2.9.      Op 15 maart 2015 heeft verweerder na herhaald verzoek een handmatige tijdsregistratie overgelegd aan klager in plaats van de originele tijdregistratie uit het Elektronisch Patiëntendossier.

2.10.    Op 9 juli 2015 heeft er een gesprek plaatsgevonden tussen klager en verweerder waarin klager in de gelegenheid is gesteld om te reageren op de bevindingen van het fraudeonderzoek. Na dit gesprek heeft I nog enkele stukken opgevraagd bij verweerder.

2.11     Op 30 oktober 2017 heeft klager verweerder gedagvaard voor het terugvorderen van de bedragen die onverschuldigd aan verweerder zijn betaald. De zitting staat voor eind januari 2020 gepland.

3.         De klacht en het standpunt van klager

De klacht houdt zakelijk weergegeven in dat verweerder in 2013 opzettelijk onjuiste declaraties heeft ingediend voor specialistische geestelijke gezondheidszorg, terwijl die zorg in werkelijkheid niet (volledig) aan de verzekerden van klager is geleverd.

Ter zitting heeft klager het tweede klachtonderdeel (het niet meewerken aan fraude-onderzoeken van klager) ingetrokken.

4.         Het standpunt van verweerder

Verweerder heeft de klacht en de daaraan ten grondslag gelegde stellingen bestreden.
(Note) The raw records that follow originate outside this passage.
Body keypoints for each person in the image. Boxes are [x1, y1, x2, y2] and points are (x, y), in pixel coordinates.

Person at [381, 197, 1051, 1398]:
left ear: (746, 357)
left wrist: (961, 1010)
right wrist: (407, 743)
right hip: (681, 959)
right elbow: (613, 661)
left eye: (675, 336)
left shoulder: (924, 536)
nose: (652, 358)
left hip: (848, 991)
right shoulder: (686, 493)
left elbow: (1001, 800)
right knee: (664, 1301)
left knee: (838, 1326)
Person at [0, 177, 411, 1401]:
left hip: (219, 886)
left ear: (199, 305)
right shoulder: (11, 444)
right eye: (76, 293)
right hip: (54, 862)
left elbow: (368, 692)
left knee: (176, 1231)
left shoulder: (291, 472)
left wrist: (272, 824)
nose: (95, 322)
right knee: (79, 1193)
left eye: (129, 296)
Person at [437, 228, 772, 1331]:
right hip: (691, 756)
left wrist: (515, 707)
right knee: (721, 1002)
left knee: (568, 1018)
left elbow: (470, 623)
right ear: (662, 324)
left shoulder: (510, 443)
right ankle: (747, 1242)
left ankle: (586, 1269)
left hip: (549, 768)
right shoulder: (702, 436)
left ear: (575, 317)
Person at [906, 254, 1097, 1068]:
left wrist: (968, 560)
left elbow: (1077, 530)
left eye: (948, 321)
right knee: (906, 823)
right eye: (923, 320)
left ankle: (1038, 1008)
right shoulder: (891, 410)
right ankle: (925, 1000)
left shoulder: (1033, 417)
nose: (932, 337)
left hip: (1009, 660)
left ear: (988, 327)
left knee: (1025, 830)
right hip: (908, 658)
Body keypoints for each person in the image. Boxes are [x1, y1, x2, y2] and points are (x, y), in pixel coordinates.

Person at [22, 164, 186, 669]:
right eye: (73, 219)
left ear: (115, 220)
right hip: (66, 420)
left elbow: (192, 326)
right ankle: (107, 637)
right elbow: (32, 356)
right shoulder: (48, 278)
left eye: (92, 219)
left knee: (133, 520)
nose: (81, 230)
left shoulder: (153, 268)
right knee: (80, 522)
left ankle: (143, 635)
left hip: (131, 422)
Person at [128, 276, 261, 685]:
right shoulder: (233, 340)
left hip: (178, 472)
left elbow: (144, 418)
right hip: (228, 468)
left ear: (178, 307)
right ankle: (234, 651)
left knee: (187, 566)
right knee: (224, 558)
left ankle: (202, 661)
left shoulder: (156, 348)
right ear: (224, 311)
Voor zover nodig, wordt daarop hieronder ingegaan.

5.         De beoordeling

5.1.  Klager verwijt verweerder dat hij frauduleus heeft gehandeld door zonder grond stelselmatig parallelle DBC’s te openen en directe en indirecte tijd te declareren voor specialistische geestelijke gezondheidszorg die in werkelijkheid niet of onvolledig aan de verzekerden van klager werd gegeven.

5.2.      Verweerder voert aan dat hij op basis van de handleiding ‘Spelregels DBC-registratie I’ meerdere parallelle DBC’s (zorgtrajecten) mocht openen als patiënten meerdere ziektebeelden of stoornissen hadden. Verweerder heeft door collega K (hierna: K) een dossieronderzoek laten uitvoeren om aan te tonen dat het declareren van de parallelle DBC’s en de directe en indirecte tijd recht- en doelmatig heeft plaatsgevonden. Per verzekerde heeft zij onderzocht welke zorgtrajecten er zijn geopend aan de hand van de diagnoses. Zij heeft aan de hand van de dossiers beoordeeld of de diagnoses adequaat zijn onderbouwd en of de diagnoses ook een substantieel andere behandeling vergen. De conclusie van het onderzoek luidt dat de behandelingen stuk voor stuk noodzakelijk zijn geweest, gelet op de complexiteit van de problematiek. De redenen voor het openen van meerdere zorgtrajecten zijn volgens K duidelijk en overtuigend gemotiveerd en opgenomen in het medisch dossier. De geleverde zorg was volgens het onderzoek doelmatig. Uit het dossier volgt ondubbelzinnig dat de zorg ook daadwerkelijk is geleverd.

5.3.      Het gaat in het tuchtrecht om de vraag of er sprake is van enig handelen of nalaten dat in strijd is met artikel 47 eerste lid Wet BIG. In onderhavige zaak gaat het om de vraag of verweerder in strijd heeft gehandeld met de professionele normen die gelden voor het declareren van geleverde zorg, zoals onder meer neergelegd in de handleiding ‘Spelregels DBC-registratie I’ (hierna: Spelregels) en de ‘Dbc-regeltool van de NZa’. Voor het opleggen van een tuchtmaatregel is vereist dat aannemelijk is dat zodanig handelen of nalaten zich heeft voorgedaan.

5.4.      Op grond van de overlegde stukken en hetgeen tijdens het onderzoek ter terechtzitting is gesteld is het college van oordeel dat klager mede op basis van eigen onderzoeksgegevens aannemelijk heeft gemaakt en onderbouwd dat er door verweerder onrechtmatig is gedeclareerd. Het college overweegt daartoe als volgt.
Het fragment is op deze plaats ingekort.